As shown in the Results, sticcs is accurate for small sample sizes. I therefore also describe a procedure for topology weighting by reconstructing multiple small sub-ARGs and “stacking” the resulting topology counts, which is applicable to datasets of any size. The stacking approach is implemented by a second python package, twisst2, which can be used from the command line or via its Python API. Twisst2 can also be used for topology weighting from a pre-inferred ARG in tskit or newick file format.

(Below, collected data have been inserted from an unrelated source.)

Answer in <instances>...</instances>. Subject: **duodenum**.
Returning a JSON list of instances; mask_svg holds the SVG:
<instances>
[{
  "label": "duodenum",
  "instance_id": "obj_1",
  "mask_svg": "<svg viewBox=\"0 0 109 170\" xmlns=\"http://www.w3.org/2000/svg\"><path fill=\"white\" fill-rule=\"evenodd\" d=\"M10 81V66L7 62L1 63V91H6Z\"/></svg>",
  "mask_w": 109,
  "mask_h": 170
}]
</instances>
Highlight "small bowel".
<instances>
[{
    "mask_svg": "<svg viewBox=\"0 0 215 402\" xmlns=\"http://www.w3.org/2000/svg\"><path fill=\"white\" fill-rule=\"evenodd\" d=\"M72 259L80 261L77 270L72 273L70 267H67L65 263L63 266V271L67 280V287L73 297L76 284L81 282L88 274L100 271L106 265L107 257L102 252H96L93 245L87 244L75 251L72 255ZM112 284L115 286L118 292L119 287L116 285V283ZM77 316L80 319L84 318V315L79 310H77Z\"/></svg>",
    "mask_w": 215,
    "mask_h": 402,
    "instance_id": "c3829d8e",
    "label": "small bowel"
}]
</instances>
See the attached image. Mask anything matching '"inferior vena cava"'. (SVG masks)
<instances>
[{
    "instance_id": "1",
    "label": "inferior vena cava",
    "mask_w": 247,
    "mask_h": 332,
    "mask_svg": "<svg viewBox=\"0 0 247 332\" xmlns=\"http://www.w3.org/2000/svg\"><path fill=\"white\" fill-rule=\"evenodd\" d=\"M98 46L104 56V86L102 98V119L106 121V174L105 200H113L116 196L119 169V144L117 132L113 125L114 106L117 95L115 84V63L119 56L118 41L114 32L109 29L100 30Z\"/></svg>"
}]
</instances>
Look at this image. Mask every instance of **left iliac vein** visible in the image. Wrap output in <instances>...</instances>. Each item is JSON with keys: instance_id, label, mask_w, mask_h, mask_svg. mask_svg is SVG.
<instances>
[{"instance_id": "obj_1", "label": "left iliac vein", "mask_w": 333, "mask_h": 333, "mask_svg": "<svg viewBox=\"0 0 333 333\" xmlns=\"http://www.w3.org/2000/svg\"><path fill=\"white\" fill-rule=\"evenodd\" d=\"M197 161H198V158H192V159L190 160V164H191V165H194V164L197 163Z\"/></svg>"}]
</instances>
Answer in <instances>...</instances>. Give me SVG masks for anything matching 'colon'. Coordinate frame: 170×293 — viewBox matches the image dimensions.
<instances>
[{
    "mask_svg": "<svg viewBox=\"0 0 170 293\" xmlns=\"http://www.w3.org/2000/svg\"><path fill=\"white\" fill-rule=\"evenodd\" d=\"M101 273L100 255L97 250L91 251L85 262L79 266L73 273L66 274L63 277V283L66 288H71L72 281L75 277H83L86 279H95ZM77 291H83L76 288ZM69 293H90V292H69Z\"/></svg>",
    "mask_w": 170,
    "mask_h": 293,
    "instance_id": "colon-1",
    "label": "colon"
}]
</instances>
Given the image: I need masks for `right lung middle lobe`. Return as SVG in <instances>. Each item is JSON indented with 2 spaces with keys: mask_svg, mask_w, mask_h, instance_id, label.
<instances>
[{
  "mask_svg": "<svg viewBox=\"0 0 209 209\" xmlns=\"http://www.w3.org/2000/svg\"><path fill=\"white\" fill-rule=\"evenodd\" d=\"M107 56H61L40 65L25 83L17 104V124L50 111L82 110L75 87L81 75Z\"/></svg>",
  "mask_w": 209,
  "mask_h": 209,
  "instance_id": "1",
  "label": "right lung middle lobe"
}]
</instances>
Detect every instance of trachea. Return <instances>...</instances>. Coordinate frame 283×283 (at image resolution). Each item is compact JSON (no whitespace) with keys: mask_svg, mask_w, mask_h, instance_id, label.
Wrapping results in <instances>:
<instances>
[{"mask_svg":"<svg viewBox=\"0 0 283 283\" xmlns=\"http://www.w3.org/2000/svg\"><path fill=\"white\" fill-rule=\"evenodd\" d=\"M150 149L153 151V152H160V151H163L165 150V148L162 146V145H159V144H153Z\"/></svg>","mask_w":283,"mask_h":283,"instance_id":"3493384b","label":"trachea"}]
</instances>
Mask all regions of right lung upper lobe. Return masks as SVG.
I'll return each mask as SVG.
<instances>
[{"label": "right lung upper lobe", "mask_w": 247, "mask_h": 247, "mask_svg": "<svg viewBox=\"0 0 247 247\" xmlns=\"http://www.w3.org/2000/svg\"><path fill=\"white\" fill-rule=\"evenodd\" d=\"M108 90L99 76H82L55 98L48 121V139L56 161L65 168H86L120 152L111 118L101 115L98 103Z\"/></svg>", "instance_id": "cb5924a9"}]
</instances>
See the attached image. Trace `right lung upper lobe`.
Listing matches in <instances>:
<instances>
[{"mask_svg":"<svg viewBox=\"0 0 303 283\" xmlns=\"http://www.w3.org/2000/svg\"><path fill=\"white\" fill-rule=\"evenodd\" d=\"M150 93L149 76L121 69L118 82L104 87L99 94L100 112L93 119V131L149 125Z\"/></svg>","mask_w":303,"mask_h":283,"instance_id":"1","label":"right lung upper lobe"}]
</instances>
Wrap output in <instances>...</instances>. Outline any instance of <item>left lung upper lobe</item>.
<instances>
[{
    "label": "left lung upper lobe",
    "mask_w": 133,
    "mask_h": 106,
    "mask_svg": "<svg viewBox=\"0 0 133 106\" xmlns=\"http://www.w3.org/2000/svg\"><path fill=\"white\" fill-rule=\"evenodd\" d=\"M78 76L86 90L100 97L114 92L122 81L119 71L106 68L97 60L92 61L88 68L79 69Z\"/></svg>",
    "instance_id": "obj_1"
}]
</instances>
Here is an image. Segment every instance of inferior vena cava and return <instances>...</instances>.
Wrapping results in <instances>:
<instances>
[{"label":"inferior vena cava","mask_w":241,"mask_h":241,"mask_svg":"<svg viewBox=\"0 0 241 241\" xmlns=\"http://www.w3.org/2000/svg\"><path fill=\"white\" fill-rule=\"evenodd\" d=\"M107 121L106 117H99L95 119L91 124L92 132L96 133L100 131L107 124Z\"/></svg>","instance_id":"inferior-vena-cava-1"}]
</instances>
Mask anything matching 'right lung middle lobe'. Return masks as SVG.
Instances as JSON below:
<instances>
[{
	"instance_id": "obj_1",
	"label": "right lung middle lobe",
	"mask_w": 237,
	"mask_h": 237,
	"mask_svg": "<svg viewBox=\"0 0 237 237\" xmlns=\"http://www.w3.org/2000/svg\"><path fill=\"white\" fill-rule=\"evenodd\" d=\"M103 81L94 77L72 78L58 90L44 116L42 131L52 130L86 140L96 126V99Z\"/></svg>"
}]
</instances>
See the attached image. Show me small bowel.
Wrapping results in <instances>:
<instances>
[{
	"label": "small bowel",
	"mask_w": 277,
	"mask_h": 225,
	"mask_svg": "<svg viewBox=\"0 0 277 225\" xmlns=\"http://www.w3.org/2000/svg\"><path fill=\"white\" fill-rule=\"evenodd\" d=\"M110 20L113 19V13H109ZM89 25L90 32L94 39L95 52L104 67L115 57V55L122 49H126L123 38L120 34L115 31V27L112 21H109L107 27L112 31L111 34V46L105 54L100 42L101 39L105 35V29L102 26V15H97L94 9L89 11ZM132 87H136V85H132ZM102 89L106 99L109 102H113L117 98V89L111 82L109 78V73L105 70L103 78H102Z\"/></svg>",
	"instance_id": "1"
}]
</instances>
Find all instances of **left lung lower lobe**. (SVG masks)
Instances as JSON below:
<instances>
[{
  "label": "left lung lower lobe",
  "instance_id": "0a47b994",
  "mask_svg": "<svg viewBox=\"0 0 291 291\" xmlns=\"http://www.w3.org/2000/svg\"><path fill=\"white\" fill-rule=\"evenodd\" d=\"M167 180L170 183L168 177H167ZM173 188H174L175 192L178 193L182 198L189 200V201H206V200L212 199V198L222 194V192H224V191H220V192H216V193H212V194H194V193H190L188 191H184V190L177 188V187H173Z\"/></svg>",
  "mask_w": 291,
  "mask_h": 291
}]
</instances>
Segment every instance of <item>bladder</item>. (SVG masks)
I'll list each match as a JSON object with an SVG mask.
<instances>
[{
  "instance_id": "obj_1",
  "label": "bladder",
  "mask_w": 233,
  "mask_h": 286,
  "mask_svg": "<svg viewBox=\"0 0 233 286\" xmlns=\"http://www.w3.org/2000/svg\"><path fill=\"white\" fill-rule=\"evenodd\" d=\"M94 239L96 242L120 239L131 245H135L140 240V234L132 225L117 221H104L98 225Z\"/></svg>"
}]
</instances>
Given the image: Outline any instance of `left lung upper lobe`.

Perfect phylogeny for any ploidy
Under the infinite-sites mutational model (no recurrent mutation), all sequences that share the derived allele at a given variant site must descend from a common ancestor. In this way, each unique variant site “pattern” (i.e. the list indicating which sequences carry the derived allele at that site) represents a unique node in the local genealogy (Fig. 1a). Given a set of site patterns that are “compatible” (the nodes they represent can all be placed in a single tree), the tree can be directly inferred (Gusfield 1991) (e.g. Fig. 1a). This is the concept of perfect phylogeny.
Tree building using perfect phylogeny for haploid and unphased diploid genotypes. Tables show variant patterns for 4 variants with 3 diploid individuals. Each pattern is the derived allele count for each haplotype a) or unphased diploid genotype b). The tree building procedure involves successively adding nodes to the tree such that the sum of the patterns of the child nodes is equal to the pattern of the parent node to be added. Note that with unphased diploid genotypes, the 2 leaf nodes from each individual have the same node pattern. This ambiguity results in a slightly different final tree (see leaves B1 and B2). In the diploid case, a second pass is included, in which a second node with pattern [1,0,1] is added.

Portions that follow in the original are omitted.